Motivation für Softwareteams II – Unterbrechungen

Nichts demotiviert einen Softwareentwickler mehr, wenn man nicht zum Programmieren kommt. Wir sind Programmierer und wollen nicht ständig unterbrochen werden oder unsere Zeit in nicht relevanten Meetings verbringen. Dieser Teil meiner Blog-Serie handelt also darum, dass Entwickler wieder mehr Zeit bekommen, sich um den Code zu kümmern. Mich hat es als Team Leiter mit Entwicklungsanteil immer wieder motiviert, sich wirklich einen Tag lang um den Code zu kümmern. Das macht Spaß!

It is Coding Time!

Hiermit schließt man einfach die gesamte Softwareentwicklung gegen Störungen für ein paar Stunden am Tag. Während dieser Zeit kann man sich dann ausschließlich ums hacken kümmern.

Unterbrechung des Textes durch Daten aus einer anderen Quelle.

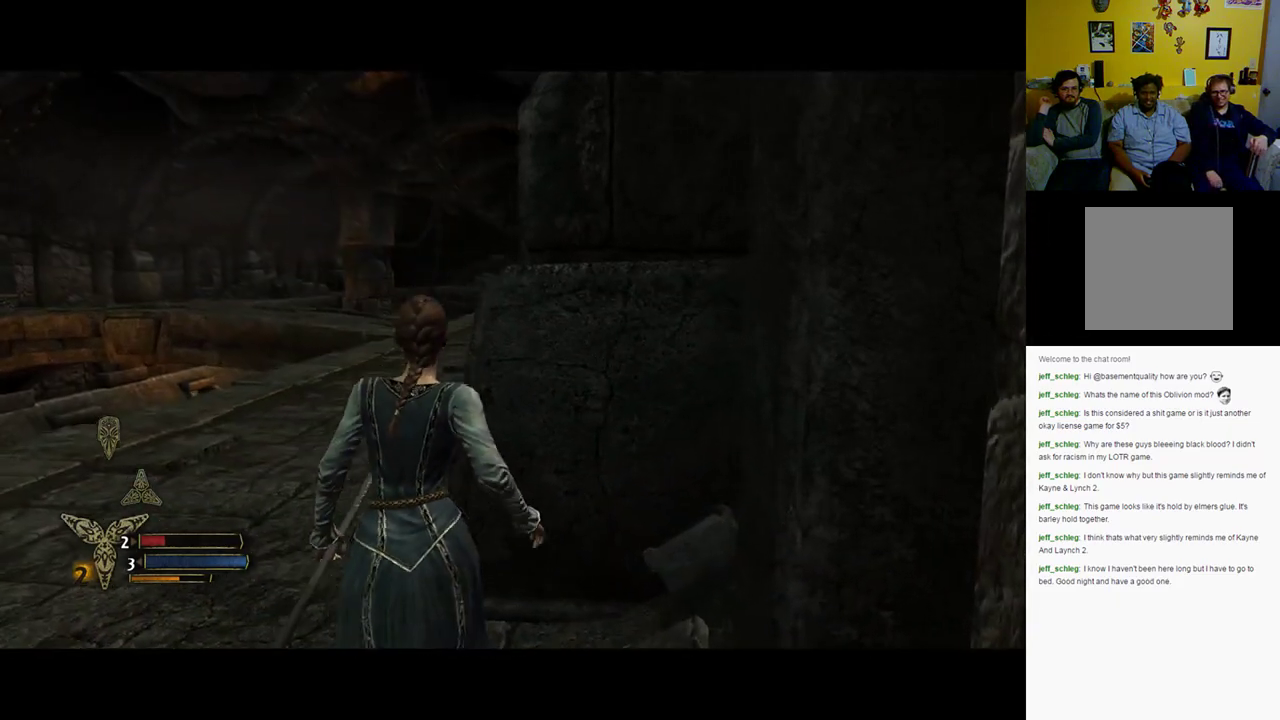
{"buttons": [], "left_stick": "up", "right_stick": "center", "events": []}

Telefongespräche sollten während dieser Zeit vermieden und die Telefone auf Stumm geschaltet werden. Ein Schild an der Tür weist darauf hin, dass Störungen nur im Notfall gestattet sind. Auch kann ich empfehlen, während dieser Zeit das Emailprogramm zu schließen. Kann eine Diskussion mit einem Kollegen nicht bis nach der Codezeit warten, sollte man sich außerhalb der Coding-Area unterhalten, um andere Mitarbeiter bei Ihrer Konzentration nicht zu stören.

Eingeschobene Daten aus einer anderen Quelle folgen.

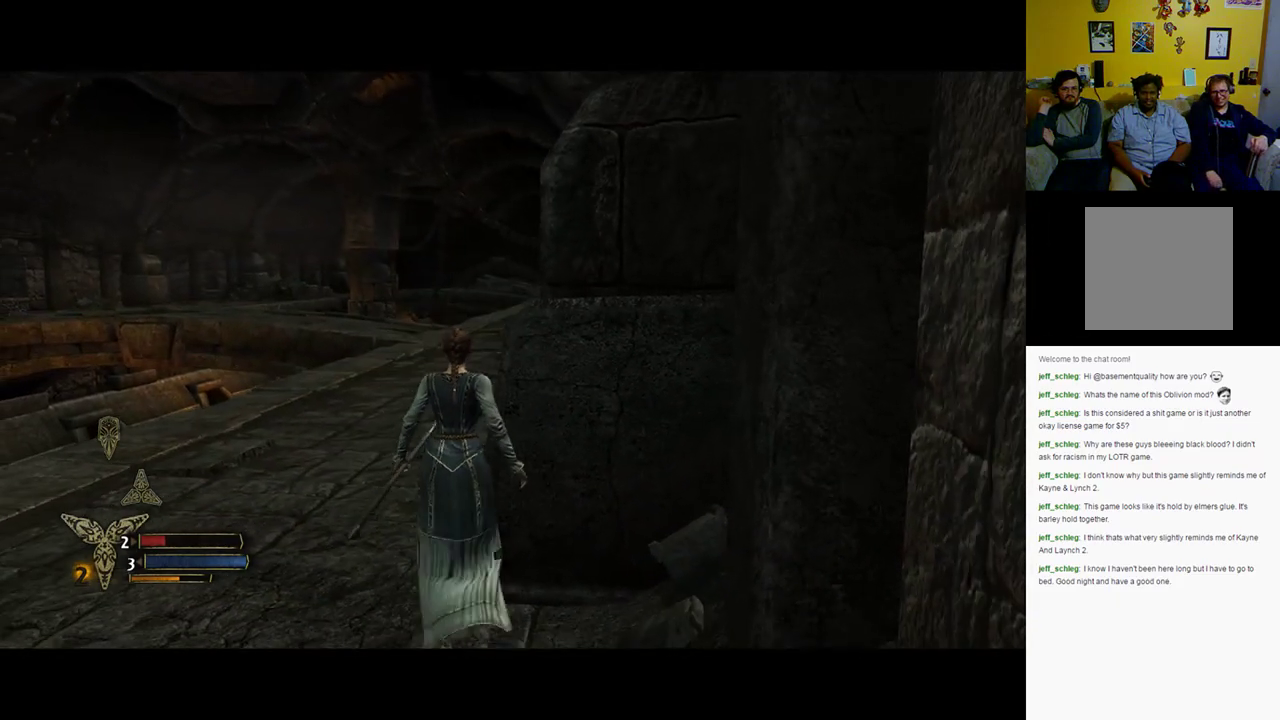
{"buttons": [], "left_stick": "up", "right_stick": "center", "events": []}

Wie denkt das Management oder andere Abteilungen darüber, wenn spontane Ideen nicht mehr sofort an die Programmierer rangetragen werden können, oder dass eine Anfrage maximal 3 Stunden liegenbleibt? Ich habe die Erfahrung gemacht, dass darauf positiv reagiert wird. Andere Abteilungen oder auch der Chef selber würden auch gerne eine Zeit einführen, in der sie ungestört arbeiten können. In der Anfangsphase braucht es ein wenig dicke Haut, um Kollegen auf die Codingzeit hinzuweisen. Aber nach ein bis zwei Wochen hat jeder diese Zeit am Tag für sich abgespeichert. Man weiß, dass man die Softwareentwicklung während dieser nicht ansprechen kann.

Was die beste Zeit am Tag ist und wie lang diese Zeit sein sollte ist natürlich sehr individuell. Bei uns hat sich die Zeit nach dem Mittag bis 16:00 als sehr praktikabel erwiesen,  da man schon alle wichtigen Emails beantwortet hat und  das Stand Up schon gelaufen ist.

Und dann? Programmieren, in den Flow kommen und mal richtig was schaffen!

Der, der den Hut auf hat!

Eine andere Möglichkeit, Unterbrechungen zu vermeiden, ist die Rolle des Ansprechpartners. Hier wird ein Mitarbeiter ausgewählt, das Team zu repräsentieren. Alle Anfragen gehen an ihn. Um den Kollegen für andere Abteilungen als Ansprechpartner sichtbar zu machen, kann dieser einen bestimmten Hut aufsetzen. Er hat dann für den Tag für Supportfragen den HUT auf,  oder man stellt eine Figur oder Trophäe auf den Schreibtisch, die ihn eindeutig als Ansprechpartner ausweist. Am nächsten Tag übernimmt dann ein anderer Mitarbeiter diese Rolle. Das setzt allerdings voraus, dass es im Team keine ultimativen Spezialisten gibt sondern jeder theoretisch den Job des anderen übernehmen kann.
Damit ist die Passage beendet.